I’m currently a 4th year Ph.D. candidate in computational biology in the Erill Lab at UMBC.
Prokaryotic transcriptional regulation, biophysics, machine learning
Cells are chemical computers that accept environmental signals as inputs and express genes as outputs. An even shorter way of putting this is just to say that cells compute their metabolism. I’m interested in helping to understand this process through applications of information theory, machine learning and statistical physics to the study of transcriptional regulation in bacteria.
Optimal Recovery of Binding Energy Models from ChIP-Seq
Transcription factors (TFs) are a major substrate of cellular information processing, connecting environmental and intracellular signals to responses in gene expression. As a consequence, an overwhelming amount of research in molecular biology is somehow connected to their study. While a typical bacterial species might possess over two hundred distinct TFs, most traditional techniques for characterizing them are laborious and expensive. Developing new methods to maximize the information gain from biological experiments and automating the discovery of transcriptional regulatory elements from sequence data are therefore pressing problems in computational biology.

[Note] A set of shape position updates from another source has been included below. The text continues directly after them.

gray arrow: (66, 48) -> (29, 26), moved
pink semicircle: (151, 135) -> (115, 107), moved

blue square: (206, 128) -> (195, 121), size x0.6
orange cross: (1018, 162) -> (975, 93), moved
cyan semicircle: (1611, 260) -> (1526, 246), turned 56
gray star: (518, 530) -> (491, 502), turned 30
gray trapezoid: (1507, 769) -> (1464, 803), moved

At the same time, progress in genome sequencing and chromatin immunoprecipitation (ChIP) techniques has placed molecular biology at the forefront of the ‘big data’ revolution in scientific practice. Although sequence data is currently accumulating at a rate that outstrips Moore’s law, our ability to extract meaning from this deluge is limited. Currently, most ChIP experiments are analyzed in a heuristic, semi-quantitative fashion, but the resolution of the resulting datasets suggests that this limitation is largely self-imposed.
I’m interested in developing new methods for the automatic recovery of higher-order features of transcriptional regulatory systems, such as multimerization and DNA looping.

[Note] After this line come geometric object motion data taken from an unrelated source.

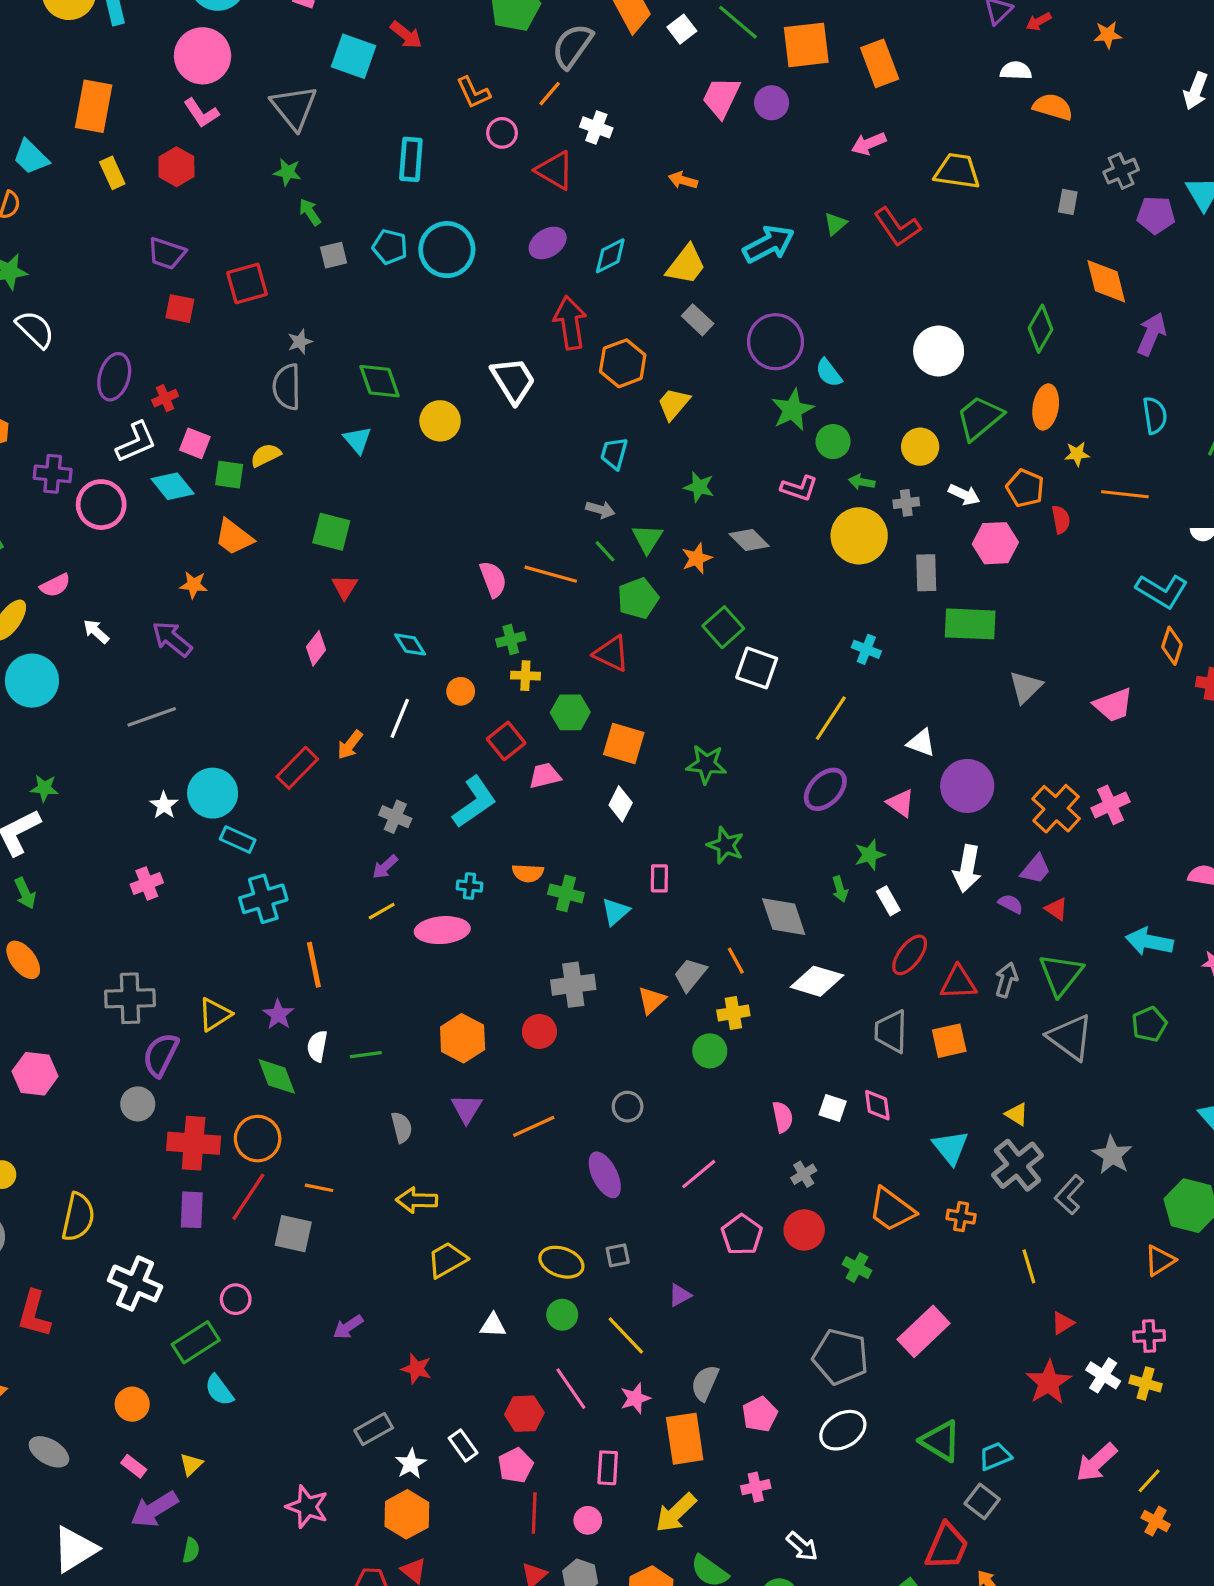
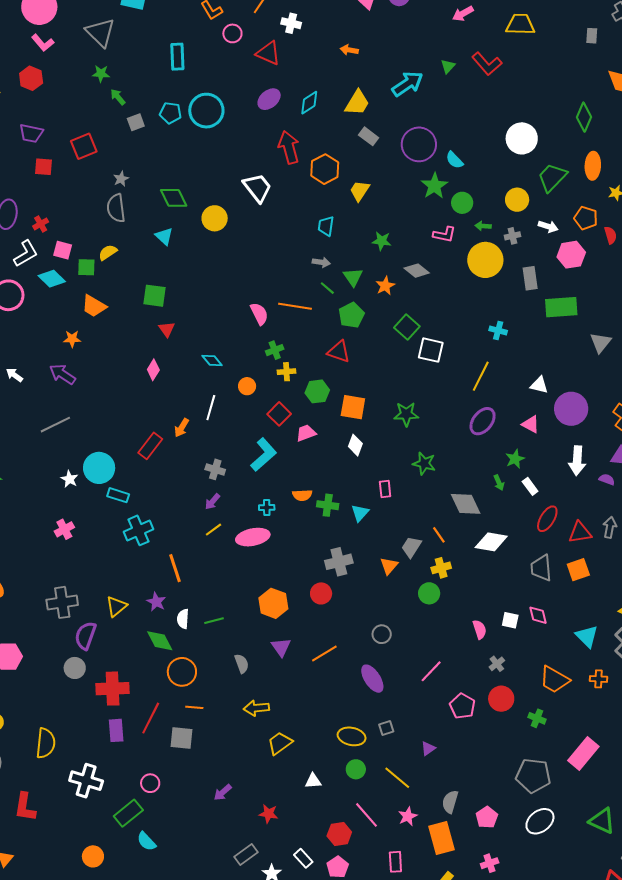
orange circle: (258, 1139) -> (182, 672), moved

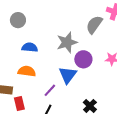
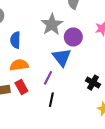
blue semicircle: (30, 47) -> (15, 40), turned -77
red rectangle: (19, 103) -> (21, 87), moved

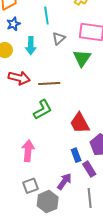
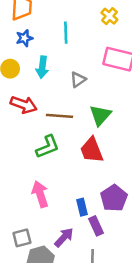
gray triangle: (59, 38) -> (78, 80), moved
green triangle: (82, 58) -> (100, 115), moved
red trapezoid: (80, 123) -> (92, 150), moved
pink arrow: (28, 151) -> (40, 194), moved, turned -30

In-Silico Evolution of Transcriptional Regulation
I’m also interested in characterizing interactions between transcription factors and their cognate binding sites. For a given functional specification there are often many “programs” which can encode roughly equivalent behaviors– how does nature decide? From a collection of binding sites known to be co-regulated by a transcription factor, what can be inferred about the system requirements of the network it participates in and the evolutionary dynamics which produced it? These questions lead us to develop mathematical and computational models of protein-DNA co-evolution in order to understand the design constraints that gave transcriptional regulatory networks their present wiring.